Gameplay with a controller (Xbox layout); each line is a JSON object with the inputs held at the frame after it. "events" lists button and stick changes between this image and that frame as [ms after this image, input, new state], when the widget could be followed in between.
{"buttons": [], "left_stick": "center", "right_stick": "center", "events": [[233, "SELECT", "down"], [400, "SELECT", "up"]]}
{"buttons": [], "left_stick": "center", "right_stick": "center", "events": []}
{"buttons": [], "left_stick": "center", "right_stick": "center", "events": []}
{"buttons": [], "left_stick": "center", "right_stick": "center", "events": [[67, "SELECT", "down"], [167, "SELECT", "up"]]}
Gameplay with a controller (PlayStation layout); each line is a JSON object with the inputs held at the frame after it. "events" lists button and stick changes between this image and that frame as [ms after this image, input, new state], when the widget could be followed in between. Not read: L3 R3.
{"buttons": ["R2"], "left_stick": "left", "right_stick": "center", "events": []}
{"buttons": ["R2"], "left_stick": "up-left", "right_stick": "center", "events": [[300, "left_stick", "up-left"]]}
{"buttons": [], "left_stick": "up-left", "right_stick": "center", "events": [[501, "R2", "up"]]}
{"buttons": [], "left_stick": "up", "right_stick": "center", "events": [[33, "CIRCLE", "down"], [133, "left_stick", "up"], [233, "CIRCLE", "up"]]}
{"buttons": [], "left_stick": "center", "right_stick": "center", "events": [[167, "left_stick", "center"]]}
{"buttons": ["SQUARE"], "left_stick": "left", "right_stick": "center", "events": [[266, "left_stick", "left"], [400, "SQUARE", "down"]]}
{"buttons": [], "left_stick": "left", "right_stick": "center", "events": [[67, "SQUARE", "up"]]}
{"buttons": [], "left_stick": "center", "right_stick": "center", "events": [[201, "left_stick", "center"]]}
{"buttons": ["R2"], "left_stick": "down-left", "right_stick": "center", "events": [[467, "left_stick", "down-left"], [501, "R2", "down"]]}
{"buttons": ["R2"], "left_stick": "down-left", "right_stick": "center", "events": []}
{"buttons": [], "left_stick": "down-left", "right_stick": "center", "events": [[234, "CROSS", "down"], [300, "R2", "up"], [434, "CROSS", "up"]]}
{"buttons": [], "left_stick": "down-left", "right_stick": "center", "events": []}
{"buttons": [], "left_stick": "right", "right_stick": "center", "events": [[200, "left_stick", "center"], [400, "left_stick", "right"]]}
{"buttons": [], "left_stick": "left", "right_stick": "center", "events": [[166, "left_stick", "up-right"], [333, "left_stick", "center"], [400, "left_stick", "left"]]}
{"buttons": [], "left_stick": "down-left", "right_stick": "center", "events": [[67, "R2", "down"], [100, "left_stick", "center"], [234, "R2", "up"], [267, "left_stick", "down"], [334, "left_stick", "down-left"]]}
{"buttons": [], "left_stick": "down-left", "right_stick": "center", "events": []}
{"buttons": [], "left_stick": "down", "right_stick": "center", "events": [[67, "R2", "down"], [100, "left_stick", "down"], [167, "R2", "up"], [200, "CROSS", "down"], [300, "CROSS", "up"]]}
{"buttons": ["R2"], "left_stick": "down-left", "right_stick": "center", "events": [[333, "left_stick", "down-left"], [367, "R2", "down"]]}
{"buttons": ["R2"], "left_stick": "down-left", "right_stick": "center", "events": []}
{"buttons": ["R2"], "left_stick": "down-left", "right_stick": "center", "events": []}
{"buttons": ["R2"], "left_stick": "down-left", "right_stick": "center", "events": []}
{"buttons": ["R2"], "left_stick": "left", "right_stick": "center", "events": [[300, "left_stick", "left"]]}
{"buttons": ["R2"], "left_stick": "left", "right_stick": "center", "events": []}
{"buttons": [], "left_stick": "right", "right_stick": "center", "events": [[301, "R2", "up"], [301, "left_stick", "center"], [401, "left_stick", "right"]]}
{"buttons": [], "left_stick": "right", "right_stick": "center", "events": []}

● **What is being asked**: All of the entries above should be transcribed exactly, line for line.

● **Output for this exercise**:
Gameplay with a controller (Xbox layout); each line is a JSON object with the inputs held at the frame after it. "events" lists button and stick changes between this image and that frame as [ms after this image, input, new state], when the widget could be followed in between.
{"buttons": [], "left_stick": "center", "right_stick": "center", "events": [[233, "SELECT", "down"], [400, "SELECT", "up"]]}
{"buttons": [], "left_stick": "center", "right_stick": "center", "events": []}
{"buttons": [], "left_stick": "center", "right_stick": "center", "events": []}
{"buttons": [], "left_stick": "center", "right_stick": "center", "events": [[67, "SELECT", "down"], [167, "SELECT", "up"]]}
Gameplay with a controller (PlayStation layout); each line is a JSON object with the inputs held at the frame after it. "events" lists button and stick changes between this image and that frame as [ms after this image, input, new state], when the widget could be followed in between. Not read: L3 R3.
{"buttons": ["R2"], "left_stick": "left", "right_stick": "center", "events": []}
{"buttons": ["R2"], "left_stick": "up-left", "right_stick": "center", "events": [[300, "left_stick", "up-left"]]}
{"buttons": [], "left_stick": "up-left", "right_stick": "center", "events": [[501, "R2", "up"]]}
{"buttons": [], "left_stick": "up", "right_stick": "center", "events": [[33, "CIRCLE", "down"], [133, "left_stick", "up"], [233, "CIRCLE", "up"]]}
{"buttons": [], "left_stick": "center", "right_stick": "center", "events": [[167, "left_stick", "center"]]}
{"buttons": ["SQUARE"], "left_stick": "left", "right_stick": "center", "events": [[266, "left_stick", "left"], [400, "SQUARE", "down"]]}
{"buttons": [], "left_stick": "left", "right_stick": "center", "events": [[67, "SQUARE", "up"]]}
{"buttons": [], "left_stick": "center", "right_stick": "center", "events": [[201, "left_stick", "center"]]}
{"buttons": ["R2"], "left_stick": "down-left", "right_stick": "center", "events": [[467, "left_stick", "down-left"], [501, "R2", "down"]]}
{"buttons": ["R2"], "left_stick": "down-left", "right_stick": "center", "events": []}
{"buttons": [], "left_stick": "down-left", "right_stick": "center", "events": [[234, "CROSS", "down"], [300, "R2", "up"], [434, "CROSS", "up"]]}
{"buttons": [], "left_stick": "down-left", "right_stick": "center", "events": []}
{"buttons": [], "left_stick": "right", "right_stick": "center", "events": [[200, "left_stick", "center"], [400, "left_stick", "right"]]}
{"buttons": [], "left_stick": "left", "right_stick": "center", "events": [[166, "left_stick", "up-right"], [333, "left_stick", "center"], [400, "left_stick", "left"]]}
{"buttons": [], "left_stick": "down-left", "right_stick": "center", "events": [[67, "R2", "down"], [100, "left_stick", "center"], [234, "R2", "up"], [267, "left_stick", "down"], [334, "left_stick", "down-left"]]}
{"buttons": [], "left_stick": "down-left", "right_stick": "center", "events": []}
{"buttons": [], "left_stick": "down", "right_stick": "center", "events": [[67, "R2", "down"], [100, "left_stick", "down"], [167, "R2", "up"], [200, "CROSS", "down"], [300, "CROSS", "up"]]}
{"buttons": ["R2"], "left_stick": "down-left", "right_stick": "center", "events": [[333, "left_stick", "down-left"], [367, "R2", "down"]]}
{"buttons": ["R2"], "left_stick": "down-left", "right_stick": "center", "events": []}
{"buttons": ["R2"], "left_stick": "down-left", "right_stick": "center", "events": []}
{"buttons": ["R2"], "left_stick": "down-left", "right_stick": "center", "events": []}
{"buttons": ["R2"], "left_stick": "left", "right_stick": "center", "events": [[300, "left_stick", "left"]]}
{"buttons": ["R2"], "left_stick": "left", "right_stick": "center", "events": []}
{"buttons": [], "left_stick": "right", "right_stick": "center", "events": [[301, "R2", "up"], [301, "left_stick", "center"], [401, "left_stick", "right"]]}
{"buttons": [], "left_stick": "right", "right_stick": "center", "events": []}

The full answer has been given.